GIVEN ENTRIES:
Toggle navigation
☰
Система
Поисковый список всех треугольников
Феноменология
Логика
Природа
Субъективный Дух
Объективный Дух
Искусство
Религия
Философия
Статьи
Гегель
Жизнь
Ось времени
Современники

WORK TASK: Write out all of the lines above again, keeping every character and line break unchanged.

RESPONSE AREA:
Toggle navigation
☰
Система
Поисковый список всех треугольников
Феноменология
Логика
Природа
Субъективный Дух
Объективный Дух
Искусство
Религия
Философия
Статьи
Гегель
Жизнь
Ось времени
Современники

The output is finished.